[Start of section]

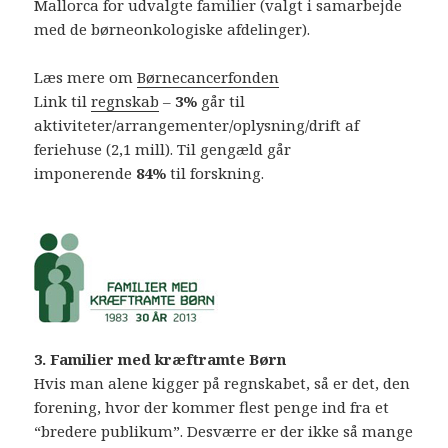
Mallorca for udvalgte familier (valgt i samarbejde
med de børneonkologiske afdelinger).
Læs mere om
Børnecancerfonden
Link til
regnskab
–
3%
går til
aktiviteter/arrangementer/oplysning/drift af
feriehuse (2,1 mill). Til gengæld går
imponerende
84%
til forskning.
3. Familier med kræftramte Børn
Hvis man alene kigger på regnskabet, så er det, den
forening, hvor der kommer flest penge ind fra et
“bredere publikum”. Desværre er der ikke så mange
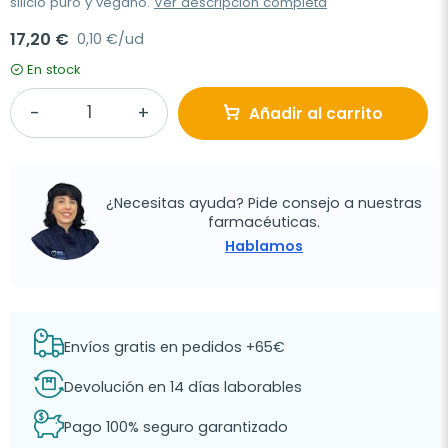
silicio puro y vegano.
Ver descripción completa
17,20 €
0,10 €/ud
En stock
Añadir al carrito
¿Necesitas ayuda? Pide consejo a nuestras
farmacéuticas.
Hablamos
Envíos gratis en pedidos +65€
Devolución en 14 días laborables
Pago 100% seguro garantizado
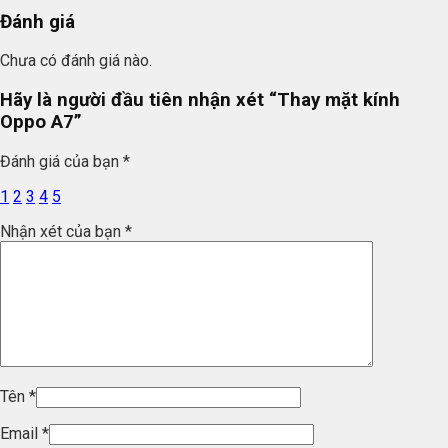
Đánh giá
Chưa có đánh giá nào.
Hãy là người đầu tiên nhận xét “Thay mặt kính
Oppo A7”
Đánh giá của bạn
*
1
2
3
4
5
Nhận xét của bạn
*
Tên
*
Email
*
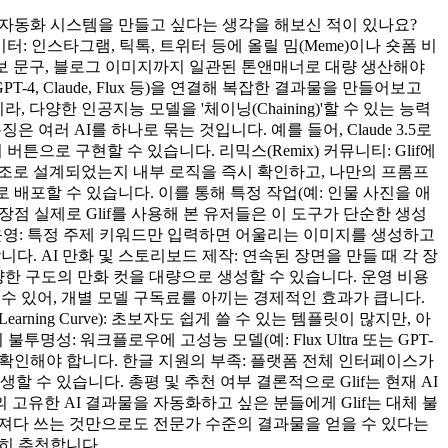
의 자동화 시스템을 만들고 싶다는 생각을 해보신 적이 있나요?
: 인스타그램, 틱톡, 트위터 등에 올릴 밈(Meme)이나 숏폼 비
홍보 문구, 블로그 이미지까지 일관된 톤앤매너로 대량 생산해야
4, Claude, Flux 등)을 연결해 복잡한 결과물을 만들어보고
다양한 인공지능 모델을 '체이닝(Chaining)'할 수 있는 능력
 여러 AI를 하나로 묶는 것입니다. 예를 들어, Claude 3.5로
의 버튼으로 구현할 수 있습니다. 리믹스(Remix) 커뮤니티: Glif에
떤 구조로 설계되었는지 내부 로직을 즉시 확인하고, 나만의 프롬프
배포할 수 있습니다. 이를 통해 특정 작업(예: 인물 사진을 애
장점 실제로 Glif를 사용해 본 유저들은 이 도구가 단순한 생성
장 운영: 특정 주제 키워드만 입력하면 어울리는 이미지를 생성하고
다. AI 만화 및 스토리보드 제작: 연속된 장면을 만들 때 각 장
양한 구도의 만화 컷을 대량으로 생성할 수 있습니다. 운영 비용
할 수 있어, 개별 모델 구독료를 아끼는 경제적인 효과가 큽니다.
ning Curve): 초보자도 쉽게 쓸 수 있는 템플릿이 많지만, 아
성: 워크플로우에 고성능 모델(예: Flux Ultra 또는 GPT-
상 확인해야 합니다. 한글 지원의 부족: 플랫폼 전체 인터페이스가
수 있습니다. 총평 및 추천 여부 결론적으로 Glif는 현재 AI
 고유한 AI 결과물을 자동화하고 싶은 분들에게 Glif는 대체 불
 가져다 쓰는 것만으로도 전문가 수준의 결과물을 얻을 수 있다는
력히 추천합니다.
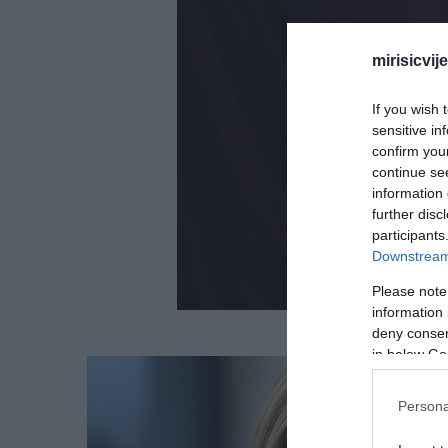
mirisicvij
If you wish 
sensitive in
confirm you
continue se
information 
further disc
participants
Downstream 
Please note
information 
deny consent
in below Go
Persona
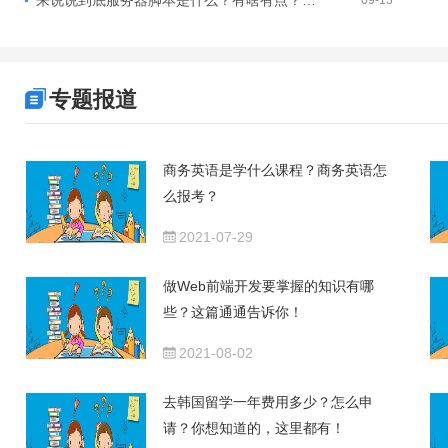
来说说到底服务器脚本是什么？有啥有点？这篇你肯定需要~
09-13
专题报道
商务英语是学什么课程？商务英语怎
么报考？
2021-07-29
做Web前端开发要掌握的知识有哪
些？这篇通通告诉你！
2021-08-02
去韩国留学一年费用多少？怎么申
请？你想知道的，这里都有！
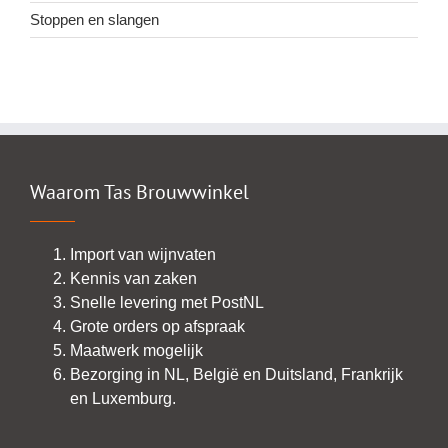
Stoppen en slangen
Waarom Tas Brouwwinkel
Import van wijnvaten
Kennis van zaken
Snelle levering met PostNL
Grote orders op afspraak
Maatwerk mogelijk
Bezorging in NL, België en Duitsland, Frankrijk
en Luxemburg.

[End of section]

Work required »
For this exercise, transcribe the entries verbatim and skip all pictures.

Exercise solution »
Mallorca for udvalgte familier (valgt i samarbejde
med de børneonkologiske afdelinger).
Læs mere om
Børnecancerfonden
Link til
regnskab
–
3%
går til
aktiviteter/arrangementer/oplysning/drift af
feriehuse (2,1 mill). Til gengæld går
imponerende
84%
til forskning.
3. Familier med kræftramte Børn
Hvis man alene kigger på regnskabet, så er det, den
forening, hvor der kommer flest penge ind fra et
“bredere publikum”. Desværre er der ikke så mange
silicio puro y vegano.
Ver descripción completa
17,20 €
0,10 €/ud
En stock
Añadir al carrito
¿Necesitas ayuda? Pide consejo a nuestras
farmacéuticas.
Hablamos
Envíos gratis en pedidos +65€
Devolución en 14 días laborables
Pago 100% seguro garantizado
Đánh giá
Chưa có đánh giá nào.
Hãy là người đầu tiên nhận xét “Thay mặt kính
Oppo A7”
Đánh giá của bạn
*
1
2
3
4
5
Nhận xét của bạn
*
Tên
*
Email
*
의 자동화 시스템을 만들고 싶다는 생각을 해보신 적이 있나요?
: 인스타그램, 틱톡, 트위터 등에 올릴 밈(Meme)이나 숏폼 비
홍보 문구, 블로그 이미지까지 일관된 톤앤매너로 대량 생산해야
4, Claude, Flux 등)을 연결해 복잡한 결과물을 만들어보고
다양한 인공지능 모델을 '체이닝(Chaining)'할 수 있는 능력
 여러 AI를 하나로 묶는 것입니다. 예를 들어, Claude 3.5로
의 버튼으로 구현할 수 있습니다. 리믹스(Remix) 커뮤니티: Glif에
떤 구조로 설계되었는지 내부 로직을 즉시 확인하고, 나만의 프롬프
배포할 수 있습니다. 이를 통해 특정 작업(예: 인물 사진을 애
장점 실제로 Glif를 사용해 본 유저들은 이 도구가 단순한 생성
장 운영: 특정 주제 키워드만 입력하면 어울리는 이미지를 생성하고
다. AI 만화 및 스토리보드 제작: 연속된 장면을 만들 때 각 장
양한 구도의 만화 컷을 대량으로 생성할 수 있습니다. 운영 비용
할 수 있어, 개별 모델 구독료를 아끼는 경제적인 효과가 큽니다.
ning Curve): 초보자도 쉽게 쓸 수 있는 템플릿이 많지만, 아
성: 워크플로우에 고성능 모델(예: Flux Ultra 또는 GPT-
상 확인해야 합니다. 한글 지원의 부족: 플랫폼 전체 인터페이스가
수 있습니다. 총평 및 추천 여부 결론적으로 Glif는 현재 AI
 고유한 AI 결과물을 자동화하고 싶은 분들에게 Glif는 대체 불
 가져다 쓰는 것만으로도 전문가 수준의 결과물을 얻을 수 있다는
력히 추천합니다.
mirisicvij
If you wish 
sensitive in
confirm you
continue se
information 
further disc
participants
Downstream 
Please note
information 
deny consent
in below Go
Persona
来说说到底服务器脚本是什么？有啥有点？这篇你肯定需要~
09-13
专题报道
商务英语是学什么课程？商务英语怎
么报考？
2021-07-29
做Web前端开发要掌握的知识有哪
些？这篇通通告诉你！
2021-08-02
去韩国留学一年费用多少？怎么申
请？你想知道的，这里都有！
Stoppen en slangen
Waarom Tas Brouwwinkel
Import van wijnvaten
Kennis van zaken
Snelle levering met PostNL
Grote orders op afspraak
Maatwerk mogelijk
Bezorging in NL, België en Duitsland, Frankrijk
en Luxemburg.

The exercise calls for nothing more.